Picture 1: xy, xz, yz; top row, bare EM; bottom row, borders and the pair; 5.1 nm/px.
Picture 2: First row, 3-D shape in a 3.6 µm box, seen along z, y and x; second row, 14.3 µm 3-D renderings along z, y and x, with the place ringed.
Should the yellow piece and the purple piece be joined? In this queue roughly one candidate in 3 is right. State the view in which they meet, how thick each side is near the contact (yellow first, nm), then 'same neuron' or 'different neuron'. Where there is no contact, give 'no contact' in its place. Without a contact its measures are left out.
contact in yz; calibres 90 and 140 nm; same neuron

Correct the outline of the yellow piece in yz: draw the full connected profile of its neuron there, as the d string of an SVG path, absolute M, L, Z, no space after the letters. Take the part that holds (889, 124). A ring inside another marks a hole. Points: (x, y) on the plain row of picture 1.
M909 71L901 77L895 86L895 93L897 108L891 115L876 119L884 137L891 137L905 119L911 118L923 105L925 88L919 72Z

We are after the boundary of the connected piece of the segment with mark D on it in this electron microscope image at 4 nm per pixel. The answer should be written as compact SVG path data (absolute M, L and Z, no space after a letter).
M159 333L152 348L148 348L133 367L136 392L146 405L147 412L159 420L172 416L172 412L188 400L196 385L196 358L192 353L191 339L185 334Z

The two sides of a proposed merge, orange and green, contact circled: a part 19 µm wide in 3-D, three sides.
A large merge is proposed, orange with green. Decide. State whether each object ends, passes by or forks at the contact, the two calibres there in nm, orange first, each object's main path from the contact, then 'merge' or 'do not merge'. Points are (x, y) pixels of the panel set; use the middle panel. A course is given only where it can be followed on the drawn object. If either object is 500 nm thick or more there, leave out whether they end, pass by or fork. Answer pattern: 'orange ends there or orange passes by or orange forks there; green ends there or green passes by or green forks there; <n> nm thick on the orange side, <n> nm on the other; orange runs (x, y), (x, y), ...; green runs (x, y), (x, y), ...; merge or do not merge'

◇ ◇ ◇ ◇ ◇

▸ **YOUR OBJECTIVE**:
Filter the entries above down to the lines that hold the word "proposed", and copy those lines.

▸ **FINISHED TASK**:
The two sides of a proposed merge, orange and green, contact circled: a part 19 µm wide in 3-D, three sides.
A large merge is proposed, orange with green. Decide. State whether each object ends, passes by or forks at the contact, the two calibres there in nm, orange first, each object's main path from the contact, then 'merge' or 'do not merge'. Points are (x, y) pixels of the panel set; use the middle panel. A course is given only where it can be followed on the drawn object. If either object is 500 nm thick or more there, leave out whether they end, pass by or fork. Answer pattern: 'orange ends there or orange passes by or orange forks there; green ends there or green passes by or green forks there; <n> nm thick on the orange side, <n> nm on the other; orange runs (x, y), (x, y), ...; green runs (x, y), (x, y), ...; merge or do not merge'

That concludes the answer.